Его голос звучал жалобно. Потом он замолчал, давая всем в полной мере ощутить его беспомощность.
Вскоре я решился поднять голову и посмотреть на присяжных. На нижней скамье слева, с тяжелой золотой цепью на груди, сидел порнопродюсер, который обычно требовал для подсудимых смертной казни. В правой стороне той же скамьи я заметил накрашенную молодую женщину в массивных очках, старательно мявшую челюстями жевательную резинку. В своей родной деревне она, вероятно, была участницей всевозможных антииммигрантских движений. Присяжные откровенно скучали и демонстрировали равнодушие к происходящему. Я готов был поспорить, что свой приговор они уже вынесли.
На остальных шести я не стал задерживаться, потому что чувствовал на себе их пристальное внимание, строгое и в то же время доброжелательное. Мне даже показалось, будто их скамьи несколько придвинулись ко мне за время заседания. Женщина, напомнившая мне мать, держала голову прямо. Это успокоило меня.
— Должен признаться вам, — продолжил свою исповедь Эрльт, — что не имею ни малейшего представления о том, что произошло в ту октябрьскую субботу в баре.
Далее он сообщил, что до сих пор у него не было оснований ставить под сомнение справедливость обвинения в убийстве. Выражение «до сих пор» несколько покоробило меня. Но я решил, что это хороший конец для его вступительной речи. В целом он выглядел неплохо и, конечно же, подготовил себя к последующим заседаниям, на которых ему явно будет нечего сказать.

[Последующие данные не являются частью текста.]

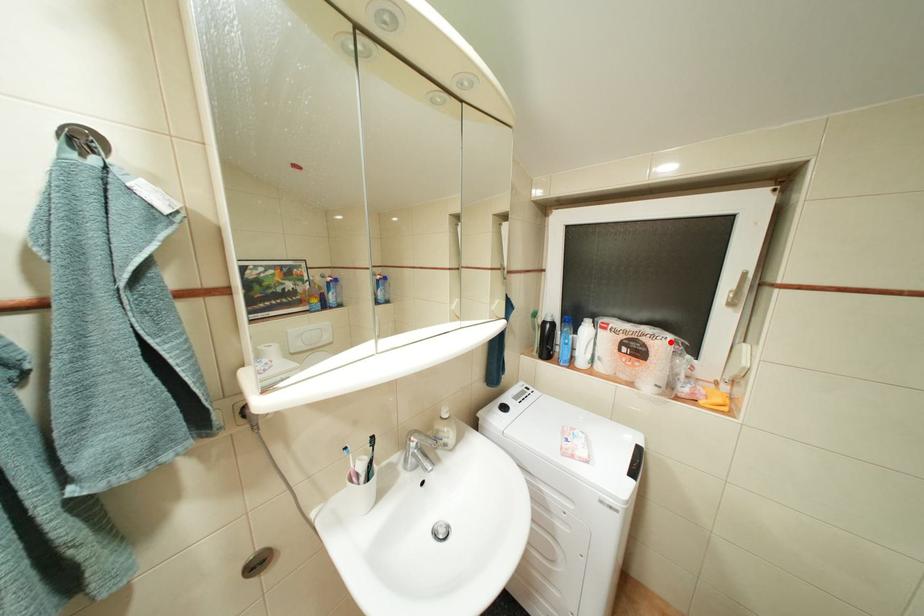
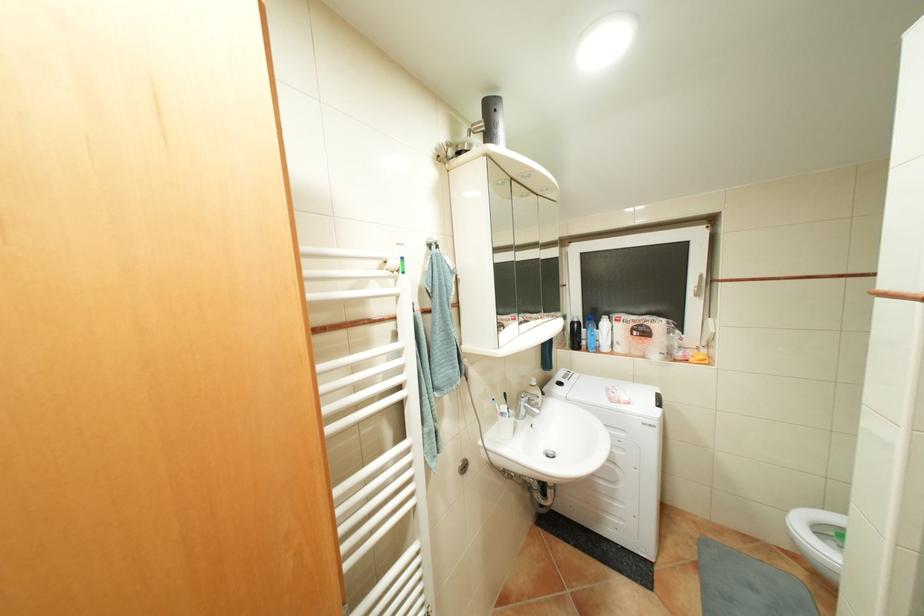
The point at the highlighted location is marked in the first image. Where is the corresponding point in the second image?

(667, 323)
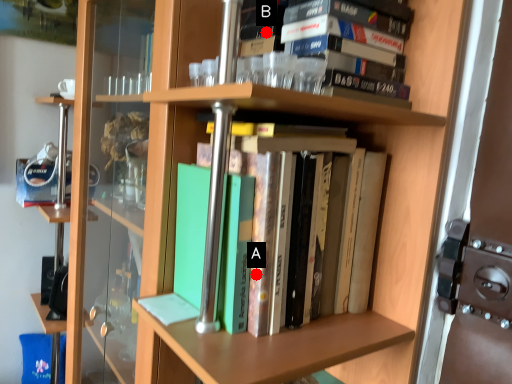
Question: Two points are circled on the image, labeled by A and B beside each circle. Among these points, which one is farthest from the camera?

Choices:
 (A) A is further
 (B) B is further

Answer: (B)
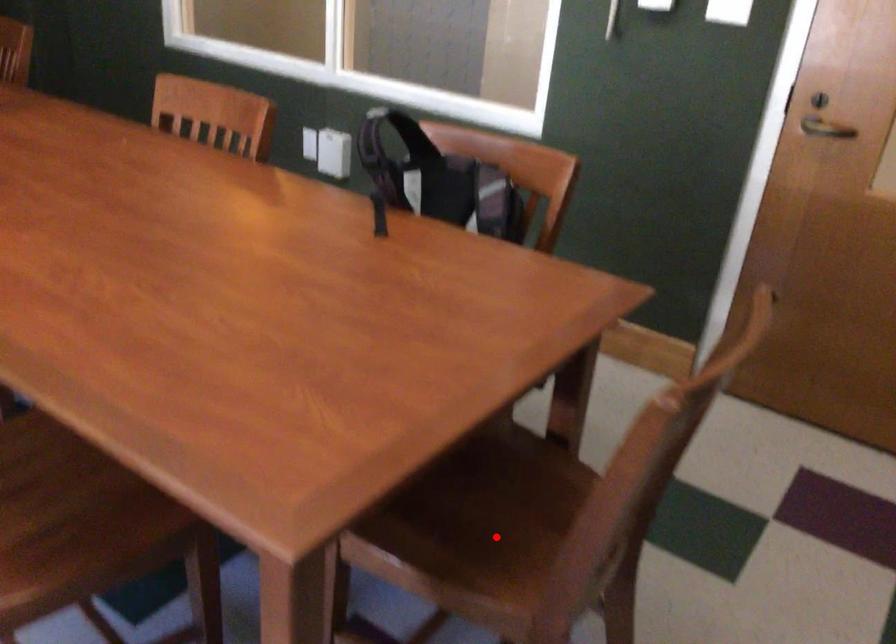
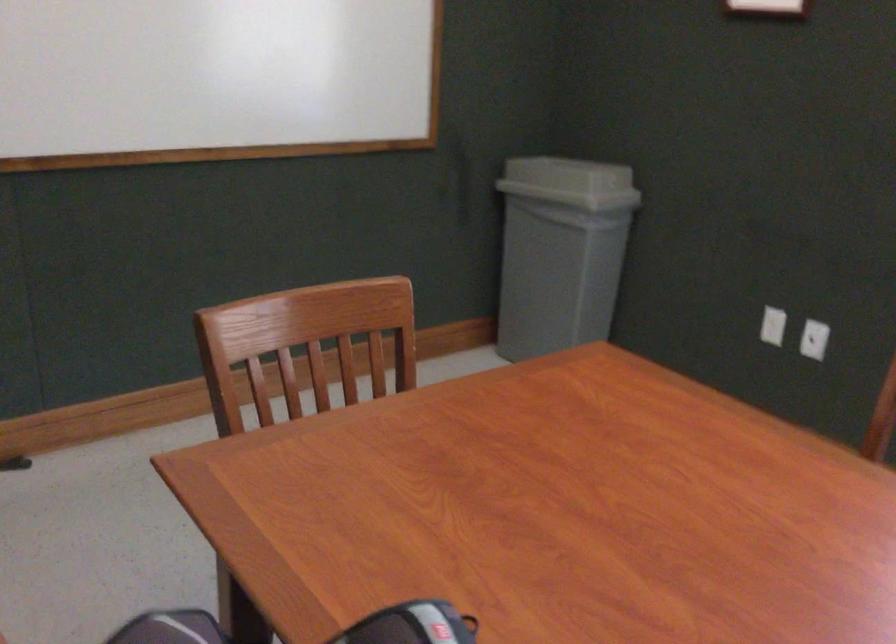
Question: I am providing you with two images of the same scene from different viewpoints. A red point is marked on the first image. Is the red point's position out of view in image 2?

Choices:
 (A) Yes
 (B) No

Answer: (A)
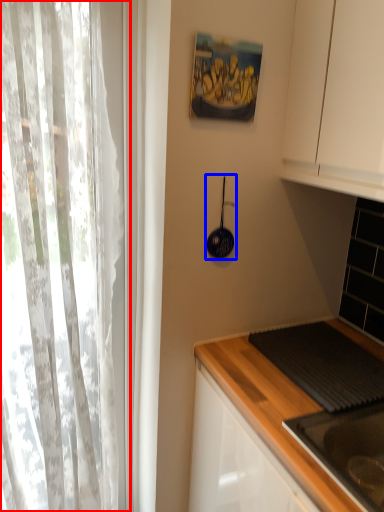
Question: Which point is closer to the camera, curtain (highlighted by a red box) or appliance (highlighted by a blue box)?

Choices:
 (A) curtain
 (B) appliance

Answer: (A)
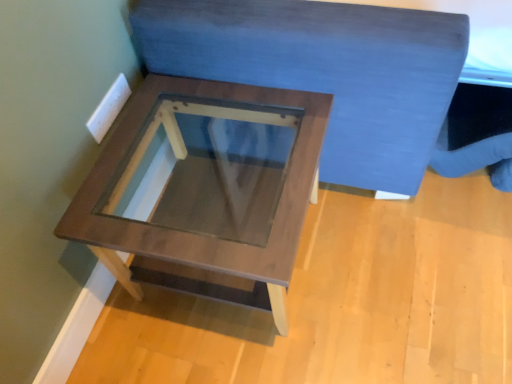
Question: From a real-world perspective, is wooden table at center above or below velvet blue bedding at upper center?

Choices:
 (A) above
 (B) below

Answer: (B)

Question: Considering the positions of wooden table at center and velvet blue bedding at upper center in the image, is wooden table at center bigger or smaller than velvet blue bedding at upper center?

Choices:
 (A) small
 (B) big

Answer: (A)

Question: Considering the positions of point (211, 168) and point (387, 21), is point (211, 168) closer or farther from the camera than point (387, 21)?

Choices:
 (A) closer
 (B) farther

Answer: (B)

Question: Is velvet blue bedding at upper center situated inside wooden table at center or outside?

Choices:
 (A) inside
 (B) outside

Answer: (B)

Question: From the image's perspective, is velvet blue bedding at upper center positioned above or below wooden table at center?

Choices:
 (A) below
 (B) above

Answer: (B)

Question: Considering the positions of velvet blue bedding at upper center and wooden table at center in the image, is velvet blue bedding at upper center taller or shorter than wooden table at center?

Choices:
 (A) short
 (B) tall

Answer: (B)

Question: Is velvet blue bedding at upper center wider or thinner than wooden table at center?

Choices:
 (A) thin
 (B) wide

Answer: (B)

— В заключение я хотел бы вспомнить, чему меня с детства учила мать.
Даже если она сейчас страшно горда своим сыном и готова вознаградить его сегодня за ужином любимым лакомством, — нужно ли это?
— В определенном смысле ее наставление противоречит тому, что говорил вам наш глубокоуважаемый прокурор в конце своей вступительной речи.
О нет, только не это! Морские ежи уже ощетинились у меня в желудке, пока, правда, несильно.
— Томас, — говорила мне она, — загляни человеку в глаза, и ты увидишь, хорош он или плох.
Я повернулся и посмотрел ему в лицо.
Я плохой человек, но Эрльт этого не понимал. Он был слишком увлечен своей мыслью.
— Я не раз вглядывался в глаза моему подзащитному, — произнес он. — И даже если сейчас мне нечего добавить к обстоятельствам того ужасного убийства и всего, что с ним связано, я утверждаю со всей определенностью: Ян Хайгерер хороший человек. Убедитесь сами, господа присяжные. Загляните ему в глаза и только после этого доверьтесь голосу своего разума.
Я тряхнул опущенной головой в знак протеста. Толкнул стоявших по обе стороны от меня охранников, с целью вызвать их возмущение своим поведением. Дешевый трюк! Что можно определить, глядя в глаза? Размер зрачков, цвет радужной оболочки, степень опьянения. Остальное — вздор.
— Благодарю вас за внимание, — закончил Эрльт.
Я злился на него, но не мог не испытывать к нему симпатии. Он был хороший человек.
Меня снова повели в туалет, а в заседании объявили перерыв до девяти часов утра следующего дня, восьмого марта.